=== Activity ===
Begin at the top of the records below and return each line exactly through the line with "stone, bbox=53 203 69 212: 4.85". Skip pictures.
Information shown START
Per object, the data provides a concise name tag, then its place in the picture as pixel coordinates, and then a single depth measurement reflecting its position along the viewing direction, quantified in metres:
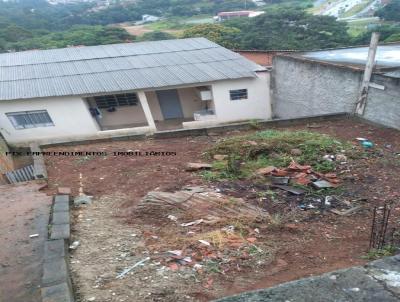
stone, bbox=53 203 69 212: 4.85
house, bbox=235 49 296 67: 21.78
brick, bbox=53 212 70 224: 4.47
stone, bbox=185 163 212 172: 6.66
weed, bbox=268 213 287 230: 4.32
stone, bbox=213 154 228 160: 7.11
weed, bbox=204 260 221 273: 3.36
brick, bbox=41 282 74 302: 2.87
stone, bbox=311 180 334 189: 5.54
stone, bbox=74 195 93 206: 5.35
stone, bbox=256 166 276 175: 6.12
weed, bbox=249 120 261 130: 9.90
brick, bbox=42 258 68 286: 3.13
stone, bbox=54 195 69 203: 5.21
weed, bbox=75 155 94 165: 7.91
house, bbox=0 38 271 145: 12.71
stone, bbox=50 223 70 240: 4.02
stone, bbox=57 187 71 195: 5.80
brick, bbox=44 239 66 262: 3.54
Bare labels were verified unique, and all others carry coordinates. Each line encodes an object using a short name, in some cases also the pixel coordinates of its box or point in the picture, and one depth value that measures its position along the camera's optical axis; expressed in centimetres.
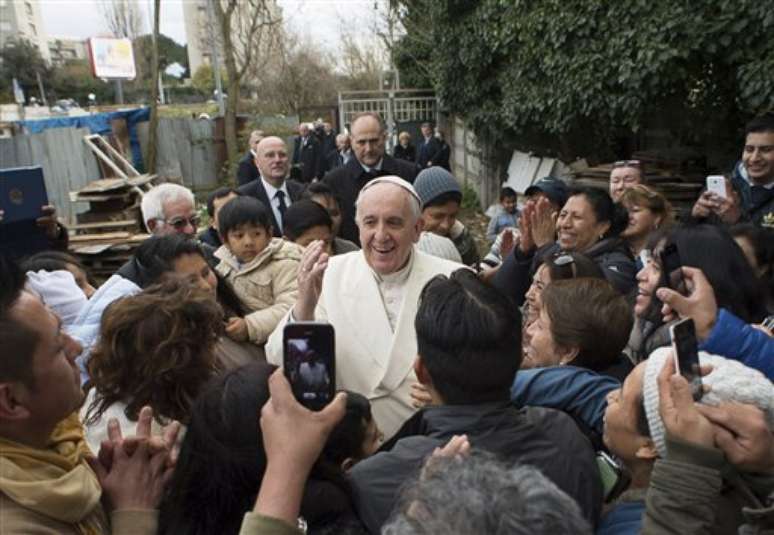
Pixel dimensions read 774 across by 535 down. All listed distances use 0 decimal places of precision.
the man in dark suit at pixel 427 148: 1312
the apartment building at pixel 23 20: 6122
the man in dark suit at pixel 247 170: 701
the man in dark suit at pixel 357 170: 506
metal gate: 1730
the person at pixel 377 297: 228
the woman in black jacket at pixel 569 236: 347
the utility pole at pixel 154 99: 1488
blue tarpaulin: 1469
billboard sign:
Information shown END
=== Exercise output ===
Per object, the data provides a concise name tag, then its place in the picture as pixel coordinates, and then a single depth measurement reflecting its position along the viewing direction, quantified in metres:
stone, bbox=53 203 69 212: 4.85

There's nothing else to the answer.